Many of Comcast's current internet customers receive a 150-megabit service now. It can download a two-hour movie in about a minute and a half. With the 1-gigabit service, that same movie will take eight seconds to download.
"We just not taking an incremental step here," said Mike Spaulding, Comcast's vice president of engineering. "We're taking a step forward in terms of speed availability to our consumers."
The cost is planned at $159.95 a month without a contract, but two promotions also are being tested to boost participation.
One will offer the service for $70 a month in certain Salt Lake City, Provo and North Ogden areas. The other promotion will be for $109.99 a month across the rest of the state.
The service runs over the company's existing cable network and requires only the installation of a modem with a built-in home wireless network.
It's the wireless component that excites Merlin Jensen, area vice president for Utah and Arizona.
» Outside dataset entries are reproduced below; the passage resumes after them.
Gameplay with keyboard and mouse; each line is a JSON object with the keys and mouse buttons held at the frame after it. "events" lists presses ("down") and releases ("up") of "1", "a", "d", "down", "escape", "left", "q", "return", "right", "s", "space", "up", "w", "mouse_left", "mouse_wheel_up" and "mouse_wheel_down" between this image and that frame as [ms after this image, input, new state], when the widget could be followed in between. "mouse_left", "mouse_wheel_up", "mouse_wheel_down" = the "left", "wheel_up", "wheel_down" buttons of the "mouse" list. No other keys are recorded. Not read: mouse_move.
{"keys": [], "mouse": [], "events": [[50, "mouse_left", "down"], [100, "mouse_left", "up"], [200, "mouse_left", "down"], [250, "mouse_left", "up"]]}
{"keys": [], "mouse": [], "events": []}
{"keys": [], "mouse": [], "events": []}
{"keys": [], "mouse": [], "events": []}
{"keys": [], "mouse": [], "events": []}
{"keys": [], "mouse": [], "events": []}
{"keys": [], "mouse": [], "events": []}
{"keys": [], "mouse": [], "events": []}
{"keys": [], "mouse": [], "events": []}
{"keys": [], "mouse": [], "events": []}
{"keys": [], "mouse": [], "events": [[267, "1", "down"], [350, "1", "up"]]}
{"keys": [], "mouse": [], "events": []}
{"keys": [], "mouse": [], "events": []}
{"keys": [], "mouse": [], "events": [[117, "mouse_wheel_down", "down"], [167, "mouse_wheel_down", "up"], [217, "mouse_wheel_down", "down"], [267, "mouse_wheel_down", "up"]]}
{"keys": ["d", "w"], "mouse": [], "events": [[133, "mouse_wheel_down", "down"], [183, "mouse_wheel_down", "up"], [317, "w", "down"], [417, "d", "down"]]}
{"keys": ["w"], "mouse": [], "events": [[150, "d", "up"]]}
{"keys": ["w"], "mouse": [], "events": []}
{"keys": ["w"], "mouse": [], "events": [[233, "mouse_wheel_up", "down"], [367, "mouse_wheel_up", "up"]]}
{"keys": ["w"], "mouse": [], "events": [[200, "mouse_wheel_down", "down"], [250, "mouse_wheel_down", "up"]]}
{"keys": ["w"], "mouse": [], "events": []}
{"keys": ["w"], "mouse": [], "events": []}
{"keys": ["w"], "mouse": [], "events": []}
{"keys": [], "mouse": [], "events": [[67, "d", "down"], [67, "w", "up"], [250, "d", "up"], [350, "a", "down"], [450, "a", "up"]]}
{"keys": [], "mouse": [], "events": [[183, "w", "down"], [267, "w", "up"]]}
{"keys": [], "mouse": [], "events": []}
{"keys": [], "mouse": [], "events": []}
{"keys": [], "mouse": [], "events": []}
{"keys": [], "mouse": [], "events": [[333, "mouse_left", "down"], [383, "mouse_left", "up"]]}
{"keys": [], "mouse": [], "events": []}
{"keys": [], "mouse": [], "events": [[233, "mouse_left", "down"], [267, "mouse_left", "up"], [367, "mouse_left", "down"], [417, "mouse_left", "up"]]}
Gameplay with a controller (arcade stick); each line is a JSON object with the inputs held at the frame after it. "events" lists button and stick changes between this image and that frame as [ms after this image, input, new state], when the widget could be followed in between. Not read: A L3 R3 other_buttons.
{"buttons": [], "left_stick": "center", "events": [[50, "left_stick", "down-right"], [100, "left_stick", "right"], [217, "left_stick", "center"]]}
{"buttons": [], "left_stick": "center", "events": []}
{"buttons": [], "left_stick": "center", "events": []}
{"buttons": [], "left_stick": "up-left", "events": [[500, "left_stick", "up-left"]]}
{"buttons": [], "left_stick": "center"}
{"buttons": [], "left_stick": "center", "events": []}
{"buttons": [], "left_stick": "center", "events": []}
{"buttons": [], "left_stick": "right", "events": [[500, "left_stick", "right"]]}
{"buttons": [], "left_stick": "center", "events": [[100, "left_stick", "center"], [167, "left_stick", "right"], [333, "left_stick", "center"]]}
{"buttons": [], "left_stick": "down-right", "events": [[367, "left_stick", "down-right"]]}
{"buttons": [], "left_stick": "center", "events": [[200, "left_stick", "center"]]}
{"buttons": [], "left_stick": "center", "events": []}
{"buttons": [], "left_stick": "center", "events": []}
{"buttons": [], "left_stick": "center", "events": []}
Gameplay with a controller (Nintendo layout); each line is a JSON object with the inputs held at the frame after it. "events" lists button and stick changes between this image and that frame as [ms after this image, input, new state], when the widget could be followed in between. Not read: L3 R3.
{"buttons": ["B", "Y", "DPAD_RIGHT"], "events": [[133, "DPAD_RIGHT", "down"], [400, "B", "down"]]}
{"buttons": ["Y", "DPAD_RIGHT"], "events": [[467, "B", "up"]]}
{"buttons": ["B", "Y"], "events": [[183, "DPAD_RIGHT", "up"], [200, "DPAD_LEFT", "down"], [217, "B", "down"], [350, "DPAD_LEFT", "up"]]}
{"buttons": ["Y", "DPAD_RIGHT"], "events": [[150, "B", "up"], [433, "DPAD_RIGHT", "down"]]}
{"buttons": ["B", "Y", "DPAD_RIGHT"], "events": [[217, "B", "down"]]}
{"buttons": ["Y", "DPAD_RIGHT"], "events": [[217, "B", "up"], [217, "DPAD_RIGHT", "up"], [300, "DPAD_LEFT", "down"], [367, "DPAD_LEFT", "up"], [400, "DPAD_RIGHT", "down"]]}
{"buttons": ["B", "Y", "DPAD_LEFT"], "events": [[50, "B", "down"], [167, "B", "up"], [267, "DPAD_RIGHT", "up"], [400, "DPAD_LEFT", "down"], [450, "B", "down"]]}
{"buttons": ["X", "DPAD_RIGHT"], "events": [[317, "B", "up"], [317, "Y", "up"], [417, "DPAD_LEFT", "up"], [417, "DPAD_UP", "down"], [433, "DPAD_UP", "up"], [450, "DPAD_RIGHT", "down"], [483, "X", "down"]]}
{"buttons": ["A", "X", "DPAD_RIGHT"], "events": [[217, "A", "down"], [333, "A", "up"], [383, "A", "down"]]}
"We will have the fastest in-home wireless experience for customers," he said.
Comcast's service area stretches north to south from Logan to Spanish Fork, and east to west from Park City/Heber City to Tooele.
CenturyLink has been offering super fast internet speeds in Utah starting at $79.99 a month. But it's not currently available in all areas served by the company, which is building a fiber-optic network.
Company spokeswoman Michelle Jackson said CenturyLink offers 1-gig service to more than 100,000 homes and businesses but wouldn't say how many now subscribe.
"We are continuing to aggressively expand our gigabit service offering to both businesses and residents," she said in a statement, which also said slower speeds were sufficient for most consumers.
Google Fiber currently offers 1-gig service in Provo and certain areas of Salt Lake City for $70 a month.
The company bought Provo's fiber optic network four years ago and has been building a network in Salt Lake City, where it now offers service in neighborhoods that include downtown and parts of the university area and Sugar House.
Google Fiber also said it is continuing to build its network to serve more homes and businesses.
But it's that piecemeal approach, and the need to build out networks before even being able to offer the speedy service, that Comcast apparently sees as its competitors' vulnerability.